* Start DATA IN THIS EXERCISE *
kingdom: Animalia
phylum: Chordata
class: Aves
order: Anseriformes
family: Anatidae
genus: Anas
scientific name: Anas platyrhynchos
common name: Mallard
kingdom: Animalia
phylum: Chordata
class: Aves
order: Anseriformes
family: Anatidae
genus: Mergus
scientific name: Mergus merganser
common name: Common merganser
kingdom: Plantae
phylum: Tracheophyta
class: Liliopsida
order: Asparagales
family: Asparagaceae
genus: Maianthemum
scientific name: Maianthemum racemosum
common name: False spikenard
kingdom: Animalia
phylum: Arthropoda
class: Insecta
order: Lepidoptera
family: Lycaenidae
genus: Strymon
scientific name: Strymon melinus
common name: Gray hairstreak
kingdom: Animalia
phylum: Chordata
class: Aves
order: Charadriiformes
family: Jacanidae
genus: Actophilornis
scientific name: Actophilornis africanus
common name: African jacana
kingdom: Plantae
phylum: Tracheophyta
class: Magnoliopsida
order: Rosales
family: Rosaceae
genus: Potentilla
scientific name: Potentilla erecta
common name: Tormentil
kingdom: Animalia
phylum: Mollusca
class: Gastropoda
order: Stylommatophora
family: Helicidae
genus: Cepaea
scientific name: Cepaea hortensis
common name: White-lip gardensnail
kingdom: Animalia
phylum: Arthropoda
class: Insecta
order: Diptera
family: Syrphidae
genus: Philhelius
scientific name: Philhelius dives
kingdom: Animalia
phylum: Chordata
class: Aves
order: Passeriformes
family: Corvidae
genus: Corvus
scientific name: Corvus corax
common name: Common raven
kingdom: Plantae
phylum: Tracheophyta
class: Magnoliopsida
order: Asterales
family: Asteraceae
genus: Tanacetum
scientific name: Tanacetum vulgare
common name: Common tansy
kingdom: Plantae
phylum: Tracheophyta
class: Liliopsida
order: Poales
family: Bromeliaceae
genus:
* End DATA IN THIS EXERCISE *
Update the data above by rewriting every line with "scientific name" changed to "binomial name" and nothing else altered.

kingdom: Animalia
phylum: Chordata
class: Aves
order: Anseriformes
family: Anatidae
genus: Anas
binomial name: Anas platyrhynchos
common name: Mallard
kingdom: Animalia
phylum: Chordata
class: Aves
order: Anseriformes
family: Anatidae
genus: Mergus
binomial name: Mergus merganser
common name: Common merganser
kingdom: Plantae
phylum: Tracheophyta
class: Liliopsida
order: Asparagales
family: Asparagaceae
genus: Maianthemum
binomial name: Maianthemum racemosum
common name: False spikenard
kingdom: Animalia
phylum: Arthropoda
class: Insecta
order: Lepidoptera
family: Lycaenidae
genus: Strymon
binomial name: Strymon melinus
common name: Gray hairstreak
kingdom: Animalia
phylum: Chordata
class: Aves
order: Charadriiformes
family: Jacanidae
genus: Actophilornis
binomial name: Actophilornis africanus
common name: African jacana
kingdom: Plantae
phylum: Tracheophyta
class: Magnoliopsida
order: Rosales
family: Rosaceae
genus: Potentilla
binomial name: Potentilla erecta
common name: Tormentil
kingdom: Animalia
phylum: Mollusca
class: Gastropoda
order: Stylommatophora
family: Helicidae
genus: Cepaea
binomial name: Cepaea hortensis
common name: White-lip gardensnail
kingdom: Animalia
phylum: Arthropoda
class: Insecta
order: Diptera
family: Syrphidae
genus: Philhelius
binomial name: Philhelius dives
kingdom: Animalia
phylum: Chordata
class: Aves
order: Passeriformes
family: Corvidae
genus: Corvus
binomial name: Corvus corax
common name: Common raven
kingdom: Plantae
phylum: Tracheophyta
class: Magnoliopsida
order: Asterales
family: Asteraceae
genus: Tanacetum
binomial name: Tanacetum vulgare
common name: Common tansy
kingdom: Plantae
phylum: Tracheophyta
class: Liliopsida
order: Poales
family: Bromeliaceae
genus:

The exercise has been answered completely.